__EXERCISE 1__:
Reproduce the passage on physical therapy documentation from "There’s been three" to "unmanageable and slow.".
__EXERCISE 2__:
Carry on the passage about physical therapy documentation design from its last sentence.

__SOURCE PASSAGE__:
━━━━━━━━━━━━━━━━
|The Problem – Physical Therapy Documentation has so much information it was hard for users to find what they were looking for.|
The Solution – Develop a familiar, fast, and rich navigation system that allows users to think physical therapy documentation and not where to find what they are looking for.
Accounting for so many possibilities, physical therapy documentation has been a tough nut to crack entering the Electronic Health Records (EHR) age.
There’s been three solutions up until now…
- Writing everything down by hand or typing everything into a freeform template; which is fluid, but slow and doesn’t allow for reviewing data quickly.
- The theme was to cram as many check boxes and dropdowns on the screen as possible. There are potentially many interconnected parts of the document in a form documenting a visit; therefore, this becomes unmanageable and slow.
- Finally, the most popular approach was to collect data in different windows, that would allow for rich, complete entry, but is very slow to load and hard to navigate.
When approaching this problem to design our new Documentation Suite for physical therapy, I used inspiration from modern interface design for various business programs that need many options (like cash registers) and shopping websites, because retailers use visual design to find the buttons the user is looking for. What resulted is a navigation scheme that allows the user to very quickly hop between sections.
━━━━━━━━━━━━━━━━
__SUPPLIED ENTRIES__:
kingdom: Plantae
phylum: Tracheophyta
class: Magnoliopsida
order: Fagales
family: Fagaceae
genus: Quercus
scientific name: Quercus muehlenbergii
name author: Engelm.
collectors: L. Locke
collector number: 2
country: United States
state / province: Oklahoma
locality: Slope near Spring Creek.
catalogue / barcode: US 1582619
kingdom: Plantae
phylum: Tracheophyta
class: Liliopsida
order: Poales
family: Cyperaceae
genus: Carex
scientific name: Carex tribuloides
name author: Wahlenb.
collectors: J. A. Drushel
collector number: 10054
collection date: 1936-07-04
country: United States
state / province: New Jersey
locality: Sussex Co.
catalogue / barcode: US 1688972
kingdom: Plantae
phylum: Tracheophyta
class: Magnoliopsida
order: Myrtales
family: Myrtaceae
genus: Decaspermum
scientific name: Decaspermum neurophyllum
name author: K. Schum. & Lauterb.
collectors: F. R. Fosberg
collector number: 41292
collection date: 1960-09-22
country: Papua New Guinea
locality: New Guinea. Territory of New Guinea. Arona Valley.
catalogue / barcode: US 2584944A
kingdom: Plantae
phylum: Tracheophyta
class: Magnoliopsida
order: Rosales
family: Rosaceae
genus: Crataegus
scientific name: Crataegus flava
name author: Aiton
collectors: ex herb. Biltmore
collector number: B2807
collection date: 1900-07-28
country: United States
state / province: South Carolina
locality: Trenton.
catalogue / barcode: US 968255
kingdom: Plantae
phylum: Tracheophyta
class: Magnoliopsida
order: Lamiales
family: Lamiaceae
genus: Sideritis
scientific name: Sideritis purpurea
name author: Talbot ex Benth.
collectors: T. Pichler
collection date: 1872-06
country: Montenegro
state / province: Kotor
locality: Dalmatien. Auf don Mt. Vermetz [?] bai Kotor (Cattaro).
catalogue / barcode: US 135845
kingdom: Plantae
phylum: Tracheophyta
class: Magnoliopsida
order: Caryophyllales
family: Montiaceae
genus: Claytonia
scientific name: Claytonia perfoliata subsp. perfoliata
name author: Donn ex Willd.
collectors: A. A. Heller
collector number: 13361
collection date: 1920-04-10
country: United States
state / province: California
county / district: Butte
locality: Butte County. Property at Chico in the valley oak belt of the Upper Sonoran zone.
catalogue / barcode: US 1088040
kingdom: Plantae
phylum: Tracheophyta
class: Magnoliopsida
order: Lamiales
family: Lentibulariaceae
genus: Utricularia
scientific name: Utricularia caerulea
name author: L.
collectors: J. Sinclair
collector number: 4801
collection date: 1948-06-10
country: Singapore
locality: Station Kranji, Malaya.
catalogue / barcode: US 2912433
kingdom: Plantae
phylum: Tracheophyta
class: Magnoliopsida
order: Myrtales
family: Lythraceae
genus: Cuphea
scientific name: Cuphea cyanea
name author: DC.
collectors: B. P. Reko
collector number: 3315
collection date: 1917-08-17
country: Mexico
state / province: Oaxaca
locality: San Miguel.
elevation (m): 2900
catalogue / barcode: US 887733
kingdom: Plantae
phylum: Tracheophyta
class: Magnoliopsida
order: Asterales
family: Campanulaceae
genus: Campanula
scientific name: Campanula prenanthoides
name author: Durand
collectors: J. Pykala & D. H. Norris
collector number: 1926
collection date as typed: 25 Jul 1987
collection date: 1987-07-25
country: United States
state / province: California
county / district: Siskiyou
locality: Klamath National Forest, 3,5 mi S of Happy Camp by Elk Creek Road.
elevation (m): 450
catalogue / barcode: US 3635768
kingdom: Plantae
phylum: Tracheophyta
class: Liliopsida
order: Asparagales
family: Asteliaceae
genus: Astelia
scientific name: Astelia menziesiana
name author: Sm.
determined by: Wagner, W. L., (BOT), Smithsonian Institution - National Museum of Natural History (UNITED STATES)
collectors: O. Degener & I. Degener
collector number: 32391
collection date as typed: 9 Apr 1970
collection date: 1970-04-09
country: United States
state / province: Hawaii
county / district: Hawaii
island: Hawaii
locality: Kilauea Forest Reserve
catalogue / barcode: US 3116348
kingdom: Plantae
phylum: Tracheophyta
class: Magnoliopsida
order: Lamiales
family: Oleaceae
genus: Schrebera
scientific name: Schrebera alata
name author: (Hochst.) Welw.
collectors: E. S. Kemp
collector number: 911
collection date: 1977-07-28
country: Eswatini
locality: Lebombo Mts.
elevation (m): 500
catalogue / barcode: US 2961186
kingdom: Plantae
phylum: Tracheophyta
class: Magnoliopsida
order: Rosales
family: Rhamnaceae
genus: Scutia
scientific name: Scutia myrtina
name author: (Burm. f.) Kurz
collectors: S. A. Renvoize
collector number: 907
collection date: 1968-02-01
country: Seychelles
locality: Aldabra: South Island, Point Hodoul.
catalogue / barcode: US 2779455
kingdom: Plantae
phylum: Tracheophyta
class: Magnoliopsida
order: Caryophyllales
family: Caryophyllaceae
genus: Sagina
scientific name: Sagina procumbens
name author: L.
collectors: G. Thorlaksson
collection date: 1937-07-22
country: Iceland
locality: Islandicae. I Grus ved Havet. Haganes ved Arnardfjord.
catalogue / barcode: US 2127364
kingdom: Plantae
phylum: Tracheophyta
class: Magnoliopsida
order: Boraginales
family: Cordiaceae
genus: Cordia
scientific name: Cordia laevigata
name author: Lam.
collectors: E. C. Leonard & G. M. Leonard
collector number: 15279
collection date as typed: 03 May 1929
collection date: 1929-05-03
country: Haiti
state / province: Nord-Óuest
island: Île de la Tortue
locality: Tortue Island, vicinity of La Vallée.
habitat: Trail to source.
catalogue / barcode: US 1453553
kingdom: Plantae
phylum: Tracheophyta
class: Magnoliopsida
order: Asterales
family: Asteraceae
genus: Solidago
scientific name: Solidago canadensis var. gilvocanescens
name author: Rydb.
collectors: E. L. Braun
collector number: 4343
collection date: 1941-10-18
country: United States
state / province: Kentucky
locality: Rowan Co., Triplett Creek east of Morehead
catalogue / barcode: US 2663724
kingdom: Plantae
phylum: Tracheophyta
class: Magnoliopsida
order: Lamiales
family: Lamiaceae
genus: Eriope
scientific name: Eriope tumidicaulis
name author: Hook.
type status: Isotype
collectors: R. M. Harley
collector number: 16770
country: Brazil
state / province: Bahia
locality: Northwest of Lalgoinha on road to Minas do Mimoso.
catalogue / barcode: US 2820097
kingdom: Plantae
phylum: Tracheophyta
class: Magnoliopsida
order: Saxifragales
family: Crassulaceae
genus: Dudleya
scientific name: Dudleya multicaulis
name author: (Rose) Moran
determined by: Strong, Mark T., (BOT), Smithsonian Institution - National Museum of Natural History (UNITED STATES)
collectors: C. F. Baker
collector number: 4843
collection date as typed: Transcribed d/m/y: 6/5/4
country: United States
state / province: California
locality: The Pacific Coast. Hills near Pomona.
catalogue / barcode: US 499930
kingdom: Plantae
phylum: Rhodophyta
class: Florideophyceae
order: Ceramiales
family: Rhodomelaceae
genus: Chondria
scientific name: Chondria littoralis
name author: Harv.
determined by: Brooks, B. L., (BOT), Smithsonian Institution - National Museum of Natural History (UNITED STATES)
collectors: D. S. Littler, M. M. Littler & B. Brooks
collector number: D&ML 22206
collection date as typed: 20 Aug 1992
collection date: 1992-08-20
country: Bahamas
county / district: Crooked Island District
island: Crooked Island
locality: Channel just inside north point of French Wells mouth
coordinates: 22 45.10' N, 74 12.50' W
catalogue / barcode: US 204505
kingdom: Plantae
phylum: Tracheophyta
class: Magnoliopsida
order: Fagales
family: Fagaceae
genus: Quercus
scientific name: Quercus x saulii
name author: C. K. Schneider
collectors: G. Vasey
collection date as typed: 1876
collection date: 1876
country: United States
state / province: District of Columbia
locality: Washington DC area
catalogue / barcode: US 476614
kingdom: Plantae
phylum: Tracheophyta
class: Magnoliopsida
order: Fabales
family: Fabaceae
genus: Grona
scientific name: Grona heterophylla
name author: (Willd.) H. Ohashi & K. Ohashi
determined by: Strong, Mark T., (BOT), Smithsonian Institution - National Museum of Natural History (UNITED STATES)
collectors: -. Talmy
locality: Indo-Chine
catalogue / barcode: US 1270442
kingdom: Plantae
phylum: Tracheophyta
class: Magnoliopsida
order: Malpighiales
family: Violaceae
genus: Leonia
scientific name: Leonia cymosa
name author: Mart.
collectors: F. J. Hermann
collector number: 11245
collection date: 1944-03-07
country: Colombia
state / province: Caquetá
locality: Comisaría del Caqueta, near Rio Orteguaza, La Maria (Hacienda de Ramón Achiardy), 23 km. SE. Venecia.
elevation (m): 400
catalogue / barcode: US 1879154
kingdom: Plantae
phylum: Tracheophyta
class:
━━━━━━━━━━━━━━━━
__EXPECTED OUTPUT 1__:
There’s been three solutions up until now…
- Writing everything down by hand or typing everything into a freeform template; which is fluid, but slow and doesn’t allow for reviewing data quickly.
- The theme was to cram as many check boxes and dropdowns on the screen as possible. There are potentially many interconnected parts of the document in a form documenting a visit; therefore, this becomes unmanageable and slow.

__EXPECTED OUTPUT 2__:
Any user that’s browsed news or shopped online will instantly recognize this navigational scheme. There’s a limited top level menu, which makes it easy to break a large selection of options into smaller subsets. The subsets are then present in a thematic order, sub-section by sub-section that fits the flow of a common patient visit to a physical therapist. In cases that are unique, the users frame of reference and clarity of the menu system, will allow the user to quickly scan. In less time, the user will have the system queued to memory.
This sidebar is the main way to navigate through top level sections. At the very top, the most essential tool is a drop down selector that allows you to choose the type of note. The note selector has options for various visit types. When a type of note is selected, small nuances about the note are changed and loaded. In an instant, the user’s previous initial evaluation becomes their next daily note or reevaluation.
Much of the form is loading in the background, so when the user clicks, she won’t be waiting 15-30 seconds for sections to load. When she clicks on a section for the first time, it will load the rest of the data, and then stay in memory as she navigates. This means very fast loading as she enters sections, and no loading as she hops back and forth between sections. Instead of the user waiting for windows to load, we wanted to make sure everything would be in view, but not in the way.
A simple click hides the previous, and shows the section of the user’s choice. No new windows open up for the documentation. If she needs two things at once, it’s quick to move between sections, she won’ be rearranging windows or using her operating system to switch between them. Items in need are within an easy, quick reach.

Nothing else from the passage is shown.